The former CEO of Yukom Communications remains an accused criminal with limited ties to the United States and significant flight risk, the US Government argues.

Lenience can be a problem in many areas of life, and the US Government now has to face the consequences of the Court’s lenience to Lee Elbaz, aka Lena Green, who was put under house arrest in September last year but now wants significant relaxation of her release conditions.

Earlier this week, the US Government responded to the request of Elbaz to modify the conditions of her release by opposing her requests to allow her to travel unaccompanied at least three days a week, as well as to attend mental health services unaccompanied and to attend religious services unaccompanied.

Let’s translate this into everyday terms: if Elbaz’s motion is granted in its entirety, the Court would be allowing the defendant in a criminal case to travel unaccompanied almost every day of the week.

According to the Government, this would constitute a significant opportunity for Elbaz – a foreign (Israeli – Ed.) national with almost no ties to this country and clear access to financial resources whom the magistrate judge correctly recognized is a flight risk—to flee or to take steps that would facilitate her eventual flight.

In addition, the Government notes that if the Defendant’s third-party custodian (Lee Elbaz’s aunt in San Francisco) is no longer able or willing to satisfy the responsibilities that she claimed to understand and undertook at the detention hearing, the appropriate course is for the Court to revoke the conditions permitting the defendant to be released pending trial. That is, the Court should remand Elbaz into the custody of the U.S. Marshals Service pending completion of the trial in approximately six months.

Let’s recall that Lee Elbaz is accused of participating in a years-long, internet-based investment fraud – including as the Chief Executive Officer of a company called Yukom Communications- concerning the sale and marketing of “binary options.” That fraudulent scheme victimized United States residents, and others worldwide.

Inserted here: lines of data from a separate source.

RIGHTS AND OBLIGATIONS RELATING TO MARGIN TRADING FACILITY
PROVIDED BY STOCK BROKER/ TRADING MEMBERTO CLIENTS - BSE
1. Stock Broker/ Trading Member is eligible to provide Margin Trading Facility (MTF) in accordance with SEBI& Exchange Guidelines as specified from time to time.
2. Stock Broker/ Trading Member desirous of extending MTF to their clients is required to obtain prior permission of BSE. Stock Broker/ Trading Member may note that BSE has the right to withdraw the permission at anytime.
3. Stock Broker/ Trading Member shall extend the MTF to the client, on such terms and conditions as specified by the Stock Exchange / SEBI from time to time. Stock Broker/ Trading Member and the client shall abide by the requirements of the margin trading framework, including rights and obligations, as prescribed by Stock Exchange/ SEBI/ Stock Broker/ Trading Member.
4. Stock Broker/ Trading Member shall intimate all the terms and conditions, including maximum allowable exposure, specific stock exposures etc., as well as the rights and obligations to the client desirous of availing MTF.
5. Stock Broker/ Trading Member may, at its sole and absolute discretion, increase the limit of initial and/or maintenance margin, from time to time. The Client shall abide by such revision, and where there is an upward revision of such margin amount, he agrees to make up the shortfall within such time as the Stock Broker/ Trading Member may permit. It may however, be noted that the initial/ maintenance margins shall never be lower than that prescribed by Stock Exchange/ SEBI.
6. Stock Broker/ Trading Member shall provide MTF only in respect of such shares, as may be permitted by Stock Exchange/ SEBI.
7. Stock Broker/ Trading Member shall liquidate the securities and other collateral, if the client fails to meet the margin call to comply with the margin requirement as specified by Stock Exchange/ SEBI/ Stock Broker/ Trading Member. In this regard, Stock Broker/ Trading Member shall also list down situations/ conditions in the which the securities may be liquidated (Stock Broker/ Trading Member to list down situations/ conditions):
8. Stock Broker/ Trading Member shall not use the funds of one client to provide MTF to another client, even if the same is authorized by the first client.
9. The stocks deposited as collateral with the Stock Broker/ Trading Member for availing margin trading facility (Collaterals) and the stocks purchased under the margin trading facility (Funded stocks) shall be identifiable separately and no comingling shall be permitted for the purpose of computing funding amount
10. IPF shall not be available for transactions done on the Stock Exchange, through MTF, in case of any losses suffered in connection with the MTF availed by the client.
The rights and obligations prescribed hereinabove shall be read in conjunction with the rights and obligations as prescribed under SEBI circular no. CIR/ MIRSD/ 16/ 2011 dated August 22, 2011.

Elbaz’s detention hearing in the Maryland District Court took place on September 20, 2017, before Magistrate Judge Sullivan. At the time, the Pretrial Services Office in the District recommended that she be detained pending trial, the Government agreed, and the Defendant argued—at length and ultimately successfully—that she should be released into her aunt’s custody in San Francisco. Magistrate Judge Sullivan made clear that his decision to release Elbaz was a difficult one because he viewed her, a foreign national with limited ties to the United States, as a significant flight risk.

Magistrate Judge Sullivan explained his intention explicitly: ”My intention is this. It is very simple. I am moving a jail cell from the District of Maryland to [] 1633 Burrows Street, and she will be locked down in that residence 24/7, not allowed to go outside, not allowed to sit on the stoop, not allowed to take the trash out, not allowed to go have a cigarette outside or whatever”.

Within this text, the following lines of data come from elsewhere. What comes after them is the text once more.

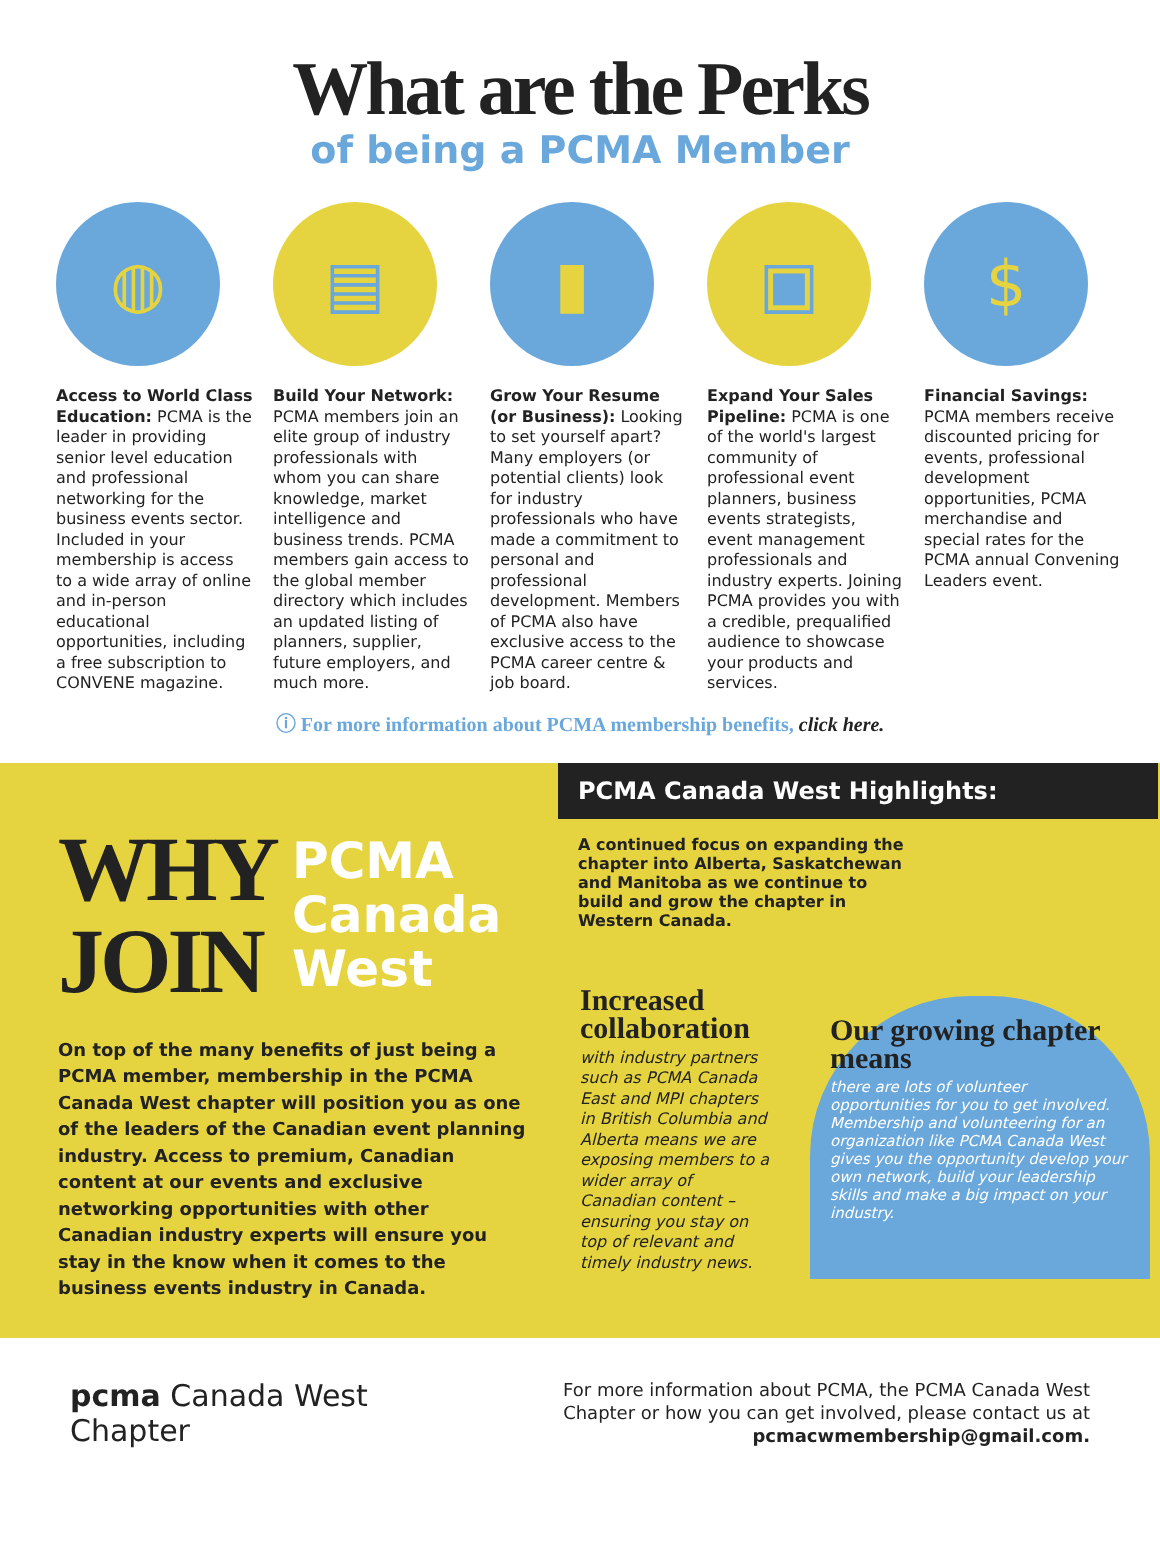What are the Perks
of being a PCMA Member
◍
Access to World Class Education: PCMA is the leader in providing senior level education and professional networking for the business events sector. Included in your membership is access to a wide array of online and in-person educational opportunities, including a free subscription to CONVENE magazine.
▤
Build Your Network: PCMA members join an elite group of industry professionals with whom you can share knowledge, market intelligence and business trends. PCMA members gain access to the global member directory which includes an updated listing of planners, supplier, future employers, and much more.
▮
Grow Your Resume (or Business): Looking to set yourself apart? Many employers (or potential clients) look for industry professionals who have made a commitment to personal and professional development. Members of PCMA also have exclusive access to the PCMA career centre & job board.
▣
Expand Your Sales Pipeline: PCMA is one of the world's largest community of professional event planners, business events strategists, event management professionals and industry experts. Joining PCMA provides you with a credible, prequalified audience to showcase your products and services.
$
Financial Savings: PCMA members receive discounted pricing for events, professional development opportunities, PCMA merchandise and special rates for the PCMA annual Convening Leaders event.
ⓘ For more information about PCMA membership benefits, click here.
WHY
JOIN
PCMA
Canada
West
On top of the many benefits of just being a PCMA member, membership in the PCMA Canada West chapter will position you as one of the leaders of the Canadian event planning industry. Access to premium, Canadian content at our events and exclusive networking opportunities with other Canadian industry experts will ensure you stay in the know when it comes to the business events industry in Canada.
PCMA Canada West Highlights:
A continued focus on expanding the chapter into Alberta, Saskatchewan and Manitoba as we continue to build and grow the chapter in Western Canada.
Increased collaboration
with industry partners such as PCMA Canada East and MPI chapters in British Columbia and Alberta means we are exposing members to a wider array of Canadian content – ensuring you stay on top of relevant and timely industry news.
Our growing chapter means
there are lots of volunteer opportunities for you to get involved. Membership and volunteering for an organization like PCMA Canada West gives you the opportunity develop your own network, build your leadership skills and make a big impact on your industry.
pcma Canada West
Chapter
For more information about PCMA, the PCMA Canada West
Chapter or how you can get involved, please contact us at
pcmacwmembership@gmail.com.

The latest motion by the defendant characterizes her aunt’s home as “a cramped apartment where all phone conversations with defense counsel can be overheard”, but that is not what the defendant told Magistrate Judge Sullivan. Elbaz’s counsel told Magistrate Judge Sullivan that the property was a “three-bedroom house” “worth $1.2 million” with an “extra room” for the defendant.

Furthermore, Elbaz now claims that there is a “lack of stability of [the] internet connection” at her aunt’s home, but at the detention hearing, when arguing in favor of her being permitted access to the Internet at all, Elbaz’s attorney was concerned that Internet would be restricted in full at her aunt’s home. He told Magistrate Judge Sullivan that the defendant’s aunt “has a tech start-up company. She can’t not have Internet in that house.”

Elbaz faces a prison sentence and a heavy fine if she is found guilty of fraud. The criminal case against her is captioned USA v. Elbaz (8:18-cr-00157).